At this juncture, the dog may continue holding the dummy when you wish him to release it, being apprehensive that, if it is not in his mouth, the pressure of the force collar may follow. Reassure him kindly every time he surrenders it to command. If he will not let go promptly upon order, grasp the end of the dummy in the left hand, but do not pull strongly on it. It is unwise to take it by direct force.
When you have grasped the end of the dummy with your left hand, command him to “Give.”
Be prepared, if he refuses, to step lightly on the toes of his forefoot. Use just enough pressure on his foot to force him to open his mouth and this will require but very little. After a few repetitions, he should surrender the dummy instantly upon the order to “Give.”
If you twirl the dummy temptingly and playfully before the dog’s nose he may attempt to grasp it. It is a distinct gain if he will do so. Then he can be taught in a few lessons to pick up the dummy. Too much playfulness should not be encouraged. The lessons must not lose the character of discipline. If too much playfulness is permitted, the force system will have no advantage over natural retrieving.
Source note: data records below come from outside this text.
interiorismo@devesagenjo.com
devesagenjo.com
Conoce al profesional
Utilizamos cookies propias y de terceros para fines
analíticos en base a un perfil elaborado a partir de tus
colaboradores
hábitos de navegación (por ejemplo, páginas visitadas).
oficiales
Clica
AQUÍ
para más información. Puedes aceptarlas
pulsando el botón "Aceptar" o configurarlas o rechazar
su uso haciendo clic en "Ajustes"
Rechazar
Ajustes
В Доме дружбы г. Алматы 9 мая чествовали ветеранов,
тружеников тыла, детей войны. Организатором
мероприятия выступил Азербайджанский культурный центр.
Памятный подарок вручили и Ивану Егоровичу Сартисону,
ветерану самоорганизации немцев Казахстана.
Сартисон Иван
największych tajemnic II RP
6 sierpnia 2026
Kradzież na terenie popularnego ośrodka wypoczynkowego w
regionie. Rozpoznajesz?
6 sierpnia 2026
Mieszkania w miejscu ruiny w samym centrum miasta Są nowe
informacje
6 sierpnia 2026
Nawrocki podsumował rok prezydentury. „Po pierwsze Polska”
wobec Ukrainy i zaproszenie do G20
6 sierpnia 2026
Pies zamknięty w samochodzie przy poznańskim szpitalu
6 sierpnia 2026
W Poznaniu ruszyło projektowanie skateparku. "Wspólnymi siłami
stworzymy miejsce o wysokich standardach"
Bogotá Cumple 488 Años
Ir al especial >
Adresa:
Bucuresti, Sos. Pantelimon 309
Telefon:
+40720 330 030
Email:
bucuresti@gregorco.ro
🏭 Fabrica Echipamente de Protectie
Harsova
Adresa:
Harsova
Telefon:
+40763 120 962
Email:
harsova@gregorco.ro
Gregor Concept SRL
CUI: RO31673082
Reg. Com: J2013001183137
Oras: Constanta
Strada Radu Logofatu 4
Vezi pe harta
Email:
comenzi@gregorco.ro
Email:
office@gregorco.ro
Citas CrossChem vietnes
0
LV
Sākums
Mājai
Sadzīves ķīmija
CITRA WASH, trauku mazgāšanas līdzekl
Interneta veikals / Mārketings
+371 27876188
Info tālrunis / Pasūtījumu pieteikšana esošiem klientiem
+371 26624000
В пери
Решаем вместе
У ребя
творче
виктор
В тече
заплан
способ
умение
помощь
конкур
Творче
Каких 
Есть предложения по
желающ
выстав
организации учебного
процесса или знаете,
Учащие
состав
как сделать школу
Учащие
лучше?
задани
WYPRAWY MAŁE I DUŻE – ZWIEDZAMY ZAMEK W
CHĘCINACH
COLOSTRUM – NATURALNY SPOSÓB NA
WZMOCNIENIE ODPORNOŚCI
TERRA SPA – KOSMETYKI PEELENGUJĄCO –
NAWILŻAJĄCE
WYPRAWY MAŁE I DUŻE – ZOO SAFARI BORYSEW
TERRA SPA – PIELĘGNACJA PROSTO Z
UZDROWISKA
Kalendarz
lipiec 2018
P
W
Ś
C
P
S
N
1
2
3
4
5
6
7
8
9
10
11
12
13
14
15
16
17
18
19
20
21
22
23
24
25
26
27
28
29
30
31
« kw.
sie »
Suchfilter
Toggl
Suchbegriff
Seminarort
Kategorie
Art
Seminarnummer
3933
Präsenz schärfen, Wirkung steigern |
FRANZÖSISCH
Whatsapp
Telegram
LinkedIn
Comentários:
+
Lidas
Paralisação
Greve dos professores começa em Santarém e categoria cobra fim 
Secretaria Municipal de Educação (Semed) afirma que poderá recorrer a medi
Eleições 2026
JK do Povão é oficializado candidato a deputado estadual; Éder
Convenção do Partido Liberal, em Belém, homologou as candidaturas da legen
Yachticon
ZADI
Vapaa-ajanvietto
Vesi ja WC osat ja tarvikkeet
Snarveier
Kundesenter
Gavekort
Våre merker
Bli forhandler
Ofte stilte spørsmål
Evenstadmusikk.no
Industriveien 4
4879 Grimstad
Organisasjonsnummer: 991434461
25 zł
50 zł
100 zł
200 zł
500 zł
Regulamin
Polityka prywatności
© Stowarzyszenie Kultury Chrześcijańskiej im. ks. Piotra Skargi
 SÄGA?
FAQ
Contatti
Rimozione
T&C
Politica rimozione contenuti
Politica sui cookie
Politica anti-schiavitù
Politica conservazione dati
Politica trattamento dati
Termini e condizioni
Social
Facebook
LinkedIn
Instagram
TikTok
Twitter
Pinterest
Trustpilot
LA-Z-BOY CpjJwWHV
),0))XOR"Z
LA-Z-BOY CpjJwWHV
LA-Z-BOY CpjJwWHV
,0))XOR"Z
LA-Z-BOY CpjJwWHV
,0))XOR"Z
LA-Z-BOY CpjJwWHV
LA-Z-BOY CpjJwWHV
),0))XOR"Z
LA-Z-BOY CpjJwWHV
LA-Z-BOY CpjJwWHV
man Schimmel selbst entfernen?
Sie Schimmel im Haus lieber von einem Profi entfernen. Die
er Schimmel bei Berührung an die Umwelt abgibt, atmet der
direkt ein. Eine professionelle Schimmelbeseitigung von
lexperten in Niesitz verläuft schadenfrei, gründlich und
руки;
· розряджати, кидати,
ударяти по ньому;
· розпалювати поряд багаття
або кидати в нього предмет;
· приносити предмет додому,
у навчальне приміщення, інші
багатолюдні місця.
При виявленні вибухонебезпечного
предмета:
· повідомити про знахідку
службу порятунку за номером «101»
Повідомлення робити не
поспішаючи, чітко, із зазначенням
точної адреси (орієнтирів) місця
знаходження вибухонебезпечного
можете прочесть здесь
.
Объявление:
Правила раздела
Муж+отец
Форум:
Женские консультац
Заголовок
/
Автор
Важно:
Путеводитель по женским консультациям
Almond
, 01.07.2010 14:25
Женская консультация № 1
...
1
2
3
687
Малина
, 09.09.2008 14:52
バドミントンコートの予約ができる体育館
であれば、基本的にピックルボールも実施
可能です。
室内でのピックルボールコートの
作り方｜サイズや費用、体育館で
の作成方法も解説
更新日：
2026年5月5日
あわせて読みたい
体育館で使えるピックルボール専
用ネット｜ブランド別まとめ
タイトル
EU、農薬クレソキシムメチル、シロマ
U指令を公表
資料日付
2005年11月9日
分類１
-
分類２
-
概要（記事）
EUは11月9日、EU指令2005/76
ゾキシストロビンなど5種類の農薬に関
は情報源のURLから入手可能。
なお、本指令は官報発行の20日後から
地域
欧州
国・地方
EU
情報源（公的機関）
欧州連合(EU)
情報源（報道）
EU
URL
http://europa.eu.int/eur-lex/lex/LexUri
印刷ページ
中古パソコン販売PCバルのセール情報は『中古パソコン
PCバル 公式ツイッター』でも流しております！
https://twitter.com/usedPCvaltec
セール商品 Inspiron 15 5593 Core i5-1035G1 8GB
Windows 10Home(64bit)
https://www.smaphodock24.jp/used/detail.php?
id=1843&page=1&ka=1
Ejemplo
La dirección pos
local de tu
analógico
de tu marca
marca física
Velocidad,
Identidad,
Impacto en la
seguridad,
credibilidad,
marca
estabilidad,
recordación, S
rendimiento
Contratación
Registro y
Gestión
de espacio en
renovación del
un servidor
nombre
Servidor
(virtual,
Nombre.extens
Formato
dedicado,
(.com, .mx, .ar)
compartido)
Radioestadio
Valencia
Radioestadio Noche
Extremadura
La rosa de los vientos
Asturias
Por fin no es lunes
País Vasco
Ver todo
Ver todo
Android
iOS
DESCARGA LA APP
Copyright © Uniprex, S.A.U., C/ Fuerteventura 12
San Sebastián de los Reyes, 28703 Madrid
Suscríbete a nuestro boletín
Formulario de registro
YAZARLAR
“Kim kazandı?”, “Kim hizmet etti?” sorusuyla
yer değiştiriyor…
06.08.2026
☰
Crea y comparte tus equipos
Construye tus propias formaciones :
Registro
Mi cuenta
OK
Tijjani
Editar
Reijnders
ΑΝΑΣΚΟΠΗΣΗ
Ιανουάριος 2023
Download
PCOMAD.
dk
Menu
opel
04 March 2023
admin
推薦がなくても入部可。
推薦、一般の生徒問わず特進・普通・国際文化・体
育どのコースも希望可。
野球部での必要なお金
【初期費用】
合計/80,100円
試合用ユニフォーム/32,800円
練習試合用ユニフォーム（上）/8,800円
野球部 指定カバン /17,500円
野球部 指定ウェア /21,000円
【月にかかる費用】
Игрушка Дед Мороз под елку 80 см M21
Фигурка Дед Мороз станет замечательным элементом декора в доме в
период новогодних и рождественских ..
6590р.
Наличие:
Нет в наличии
Having trained the dog so that he will step forward to grasp the dummy as ordered, the next stage is to teach him to lower his head to grasp it. This is accomplished simply by the process of gradually lowering the dummy at first only two or three inches at a time so that the change of position is not too sudden. You can tempt the dog with the dummy from the floor after a few attempts, particularly if you are tactful and do not proceed in too much of a hurry. A dog that is really anxious to please requires very little punishment and there may not be any perceptible stages in his progress; but in most instances the successive stages have to be formally and thoroughly observed. The dog requires time and schooling to comprehend his lessons. Hurrying him faster than he can comprehend or remember simply results in loss of time in the end.